В перерыве после первой четверти отец спрашивает, не голоден ли я. Получив утвердительный ответ, заказывает пиццу и приносит мне из холодильника бутылку «Будвайзера». При счете 14:0 в пользу «Иглз» он просто сияет.
— Ну, теперь только надо, чтобы и Баскетту кинули пару мячей, — замечает он, прихлебывая пиво.
Словно услышав его молитву, первый же пас во второй четверти Макнабб делает на Баскетта, который ловит мяч с восьми ярдов. Мы с отцом громко радуемся за новичка, который даже в драфте участия не принимал.
Пиццу приносят в большом перерыве, когда разрыв в счете увеличился: 24:3.
— Вот бы еще Джейк был здесь, — протягивает отец, — тогда бы ничего лучше и желать нельзя.
Мы так ликовали, что я совсем забыл про Джейка.
— А где он? — спрашиваю, но отец больше ничего не говорит.
В третьей четверти нападающий задней линии Сан-Франциско теряет мяч практически у самой зачетной зоны, Майк Паттерсон, блокирующий защитник «Иглз», подбирает его и бежит к противоположной зачетной зоне. Мы с отцом на ногах, кричим, подбадриваем трехсотфутового спортсмена, а он несется через все поле и доводит счет до 31:3 в пользу «Иглз».
Чуть позже Сан-Франциско все-таки зарабатывает пару тачдаунов, но это уже ничего не решает — «Иглз» уже не догнать. Наши выигрывают со счетом 38:24. Когда матч заканчивается, мы с отцом еще раз поем «Вперед, орлы, вперед» и скандируем название нашей команды напоследок, радуясь победе «Птичек», а потом папа просто выключает телевизор и без слов уходит к себе в кабинет.

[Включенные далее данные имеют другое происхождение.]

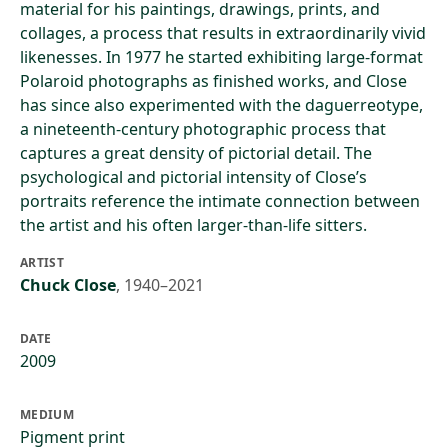
material for his paintings, drawings, prints, and
collages, a process that results in extraordinarily vivid
likenesses. In 1977 he started exhibiting large-format
Polaroid photographs as finished works, and Close
has since also experimented with the daguerreotype,
a nineteenth-century photographic process that
captures a great density of pictorial detail. The
psychological and pictorial intensity of Close’s
portraits reference the intimate connection between
the artist and his often larger-than-life sitters.
ARTIST
Chuck Close
,
1940–2021
DATE
2009
MEDIUM
Pigment print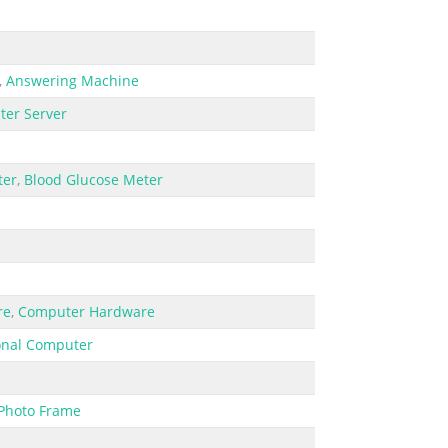
,
Answering Machine
er Server
ter
,
Blood Glucose Meter
re
,
Computer Hardware
onal Computer
 Photo Frame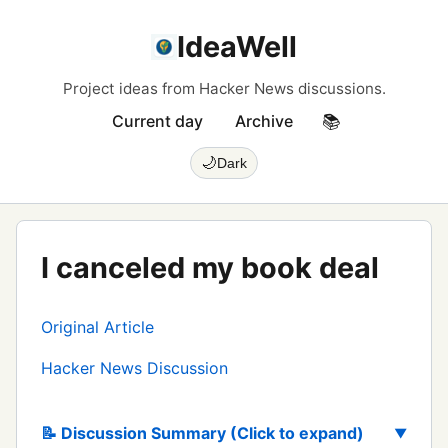
IdeaWell
Project ideas from Hacker News discussions.
Current day
Archive
📚
🌙
Dark
I canceled my book deal
Original Article
Hacker News Discussion
📝 Discussion Summary (Click to expand)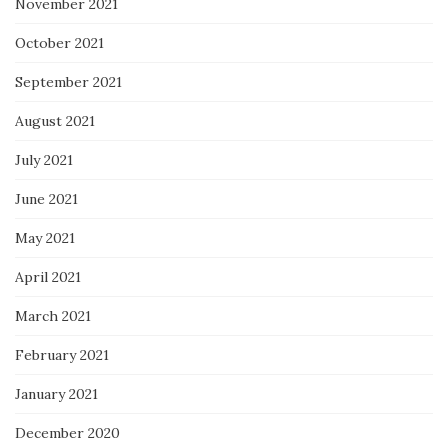
November 2021
October 2021
September 2021
August 2021
July 2021
June 2021
May 2021
April 2021
March 2021
February 2021
January 2021
December 2020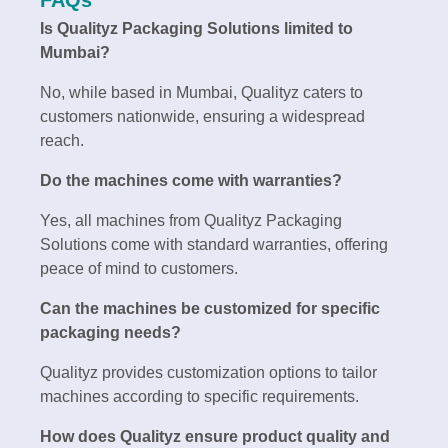
Is Qualityz Packaging Solutions limited to
Mumbai?
No, while based in Mumbai, Qualityz caters to
customers nationwide, ensuring a widespread
reach.
Do the machines come with warranties?
Yes, all machines from Qualityz Packaging
Solutions come with standard warranties, offering
peace of mind to customers.
Can the machines be customized for specific
packaging needs?
Qualityz provides customization options to tailor
machines according to specific requirements.
How does Qualityz ensure product quality and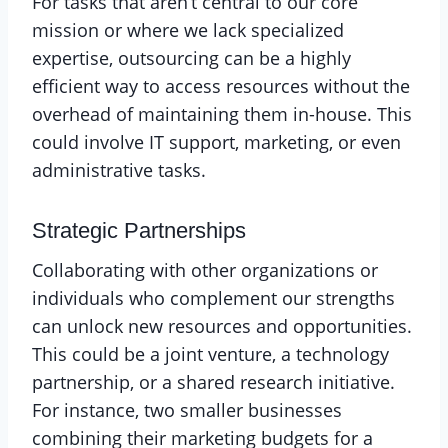
For tasks that aren’t central to our core
mission or where we lack specialized
expertise, outsourcing can be a highly
efficient way to access resources without the
overhead of maintaining them in-house. This
could involve IT support, marketing, or even
administrative tasks.
Strategic Partnerships
Collaborating with other organizations or
individuals who complement our strengths
can unlock new resources and opportunities.
This could be a joint venture, a technology
partnership, or a shared research initiative.
For instance, two smaller businesses
combining their marketing budgets for a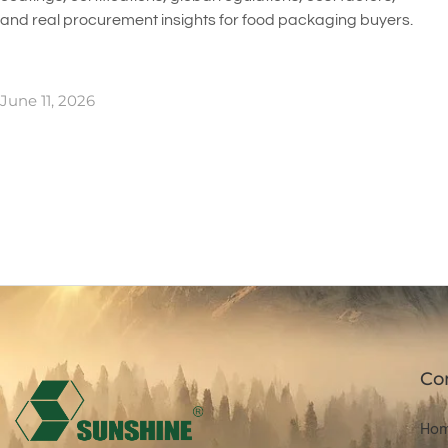
and real procurement insights for food packaging buyers.
June 11, 2026
Co
Ho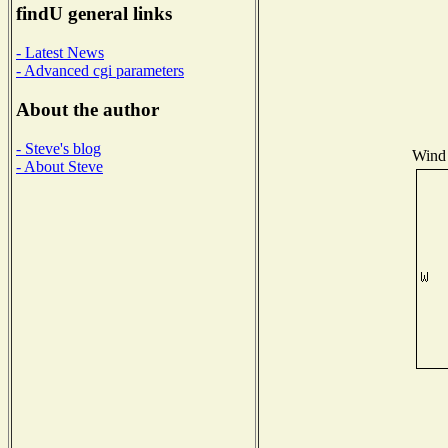
findU general links
- Latest News
- Advanced cgi parameters
About the author
- Steve's blog
Wind 
- About Steve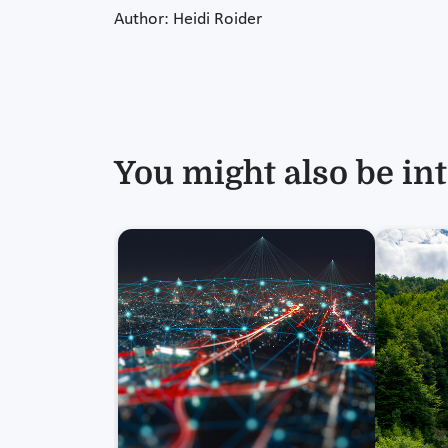
Author: Heidi Roider
You might also be int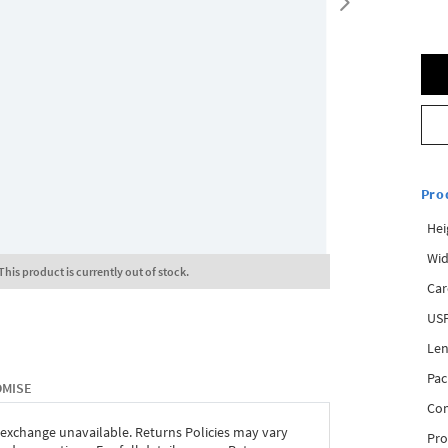
Pro
Hei
Wid
This product is currently out of stock.
Car
USP
Len
Pac
OMISE
Com
 exchange unavailable. Returns Policies may vary
Pro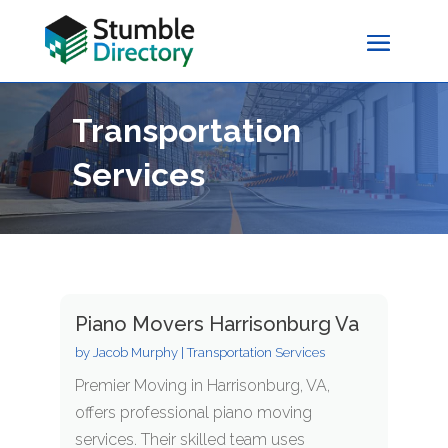
Transportation
Services
Piano Movers Harrisonburg Va
by
Jacob Murphy
|
Transportation Services
Premier Moving in Harrisonburg, VA,
offers professional piano moving
services. Their skilled team uses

В доме стоит мертвая тишина.
На полу не меньше дюжины пивных бутылок, коробка из-под пиццы по-прежнему на кофейном столике, а раковина на кухне доверху набита грязной посудой, вспоминаю я. Да, еще и сковородка, на которой папа жарил себе бифштекс на завтрак. Раз уж я решил стараться проявлять доброту, думаю, надо хотя бы прибраться в гостиной, чтобы маме не пришлось этого делать. Пивные бутылки несу к гаражу, там специальный контейнер для перерабатываемых отходов, коробку из-под пиццы выбрасываю в уличный мусорный бак. Вернувшись в дом, обнаруживаю на полу несколько использованных бумажных салфеток, а когда нагибаюсь, чтобы подобрать их, под кофейным столиком вижу шарик скомканной бумаги.
Поднимаю его, расправляю и выясняю, что это не один, а целых два листа. Исписанных маминым почерком. Кладу их на столик и читаю.
Патрик,
должна сказать тебе, что больше не позволю наплевательски относиться к решениям, которые мы приняли вместе, а еще не позволю разговаривать со мной в таком тоне, особенно в присутствии других. В моей жизни появился человек, который считает, что мне нужно настойчивее отстаивать свои права, чтобы ты наконец начал уважать меня, и поощряет меня в этом. Знай, я делаю это для того, чтобы спасти наш брак.